Sako Finnbear 300 Mag
Browning sweet sixteen


----------



## Misdirection (Jul 16, 2012)

Winchester Model 1400 12 gauge. It was a bird gun, but I shot my first deer with it.


----------



## Saugeye Tom (Oct 6, 2010)

My old rem nylon 22....i could hit ping pong balls hanging on a string in a willow tree on the farm...i think grandpa became a Jehovah witness and sold all the guns....


----------



## garhtr (Jan 12, 2009)

Saugeye Tom said:


> My old rem nylon 22....i could hit ping pong balls hanging on a string in a willow tree on the farm...i think grandpa became a Jehovah witness and sold all the guns....


 I still have one of those rem nylons and it is a good shooter but the Winchester 72A I had shot better, I let my brother have it but I sure regret giving it away--- I may try to trade for it back but I doubt he'll ever let it go--- it was heavy but it is a "tack driver "


----------



## Saugeye Tom (Oct 6, 2010)

garhtr said:


> I still have one of those rem nylons and it is a good shooter but the Winchester 72A I had shot better, I let my brother have it but I sure regret giving it away--- I may try to trade for it back but I doubt he'll ever let it go--- it was heavy but it is a "tack driver "


Was yours black , brown or od green?


----------



## garhtr (Jan 12, 2009)

Saugeye Tom said:


> Was yours black , brown or od green?


 Mine is the brown 66. I'm not sure I've see the green model was that called the " Apache " ?


----------



## Saugeye Tom (Oct 6, 2010)

garhtr said:


> Mine is the brown 66. I'm not sure I've see the green model was that called the " Apache " ?


Yes I think so...I had the black one at age 9 and the green one later ....sold the green one for 300....


----------



## ruffhunter (Dec 10, 2005)

My early duty guns Colt Double Eagle .40 S&w, first year Sig P229 40S&W. A few .41 mag blackhawks, my first first handgun from the mid 80s a stainless 7.5 41 mag redhawk and stainless hair trigger contender. geesh longer list of regrets than i thought


----------



## Ted Dressel (Dec 16, 2006)

My Win. .30-.30


----------



## kycreek (May 31, 2006)

Dad's old Fox double barrel 12 gauge.

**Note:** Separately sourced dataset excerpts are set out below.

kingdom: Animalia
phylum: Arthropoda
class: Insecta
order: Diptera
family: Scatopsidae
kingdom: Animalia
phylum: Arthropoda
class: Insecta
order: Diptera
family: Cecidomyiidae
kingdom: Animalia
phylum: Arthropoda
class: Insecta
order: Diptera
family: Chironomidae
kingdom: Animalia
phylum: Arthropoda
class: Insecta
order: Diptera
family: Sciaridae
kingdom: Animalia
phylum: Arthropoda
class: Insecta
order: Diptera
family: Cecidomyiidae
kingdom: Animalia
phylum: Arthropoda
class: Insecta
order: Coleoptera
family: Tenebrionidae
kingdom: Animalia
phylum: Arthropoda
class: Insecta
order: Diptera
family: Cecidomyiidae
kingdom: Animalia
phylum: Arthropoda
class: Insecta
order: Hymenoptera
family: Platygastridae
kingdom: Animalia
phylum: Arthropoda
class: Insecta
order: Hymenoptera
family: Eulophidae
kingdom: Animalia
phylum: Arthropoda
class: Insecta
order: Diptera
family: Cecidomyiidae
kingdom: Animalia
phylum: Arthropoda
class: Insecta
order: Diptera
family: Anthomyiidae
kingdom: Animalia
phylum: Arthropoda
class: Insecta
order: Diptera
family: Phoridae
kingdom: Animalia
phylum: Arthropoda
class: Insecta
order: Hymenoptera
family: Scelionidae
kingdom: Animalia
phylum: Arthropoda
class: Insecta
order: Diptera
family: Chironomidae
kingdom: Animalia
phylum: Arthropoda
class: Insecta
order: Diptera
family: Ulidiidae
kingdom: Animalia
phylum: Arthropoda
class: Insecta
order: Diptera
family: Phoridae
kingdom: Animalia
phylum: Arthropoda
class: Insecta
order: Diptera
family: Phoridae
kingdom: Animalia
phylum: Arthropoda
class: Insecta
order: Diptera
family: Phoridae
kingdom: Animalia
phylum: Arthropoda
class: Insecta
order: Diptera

My brother traded it.


----------



## joecoyote (Mar 19, 2016)

A browning 218 Bee that I traded for a Remington 700 243 about 15 years ago... wish I would’ve kept the Bee


----------



## Blue Pike (Apr 24, 2004)

Sako Vixen an a 1917=1911
==============================
The OD green Nylon 66 was called the Seneca. Had one with a ten round mag. Killt many a squirrel with that rifle. The mag would never feed the last two shells, guess it was a eight shot mag.


----------



## floater99 (May 21, 2010)

Any one of my colt Pythons I had 3,army issue 1911 with holster and spare mag,


----------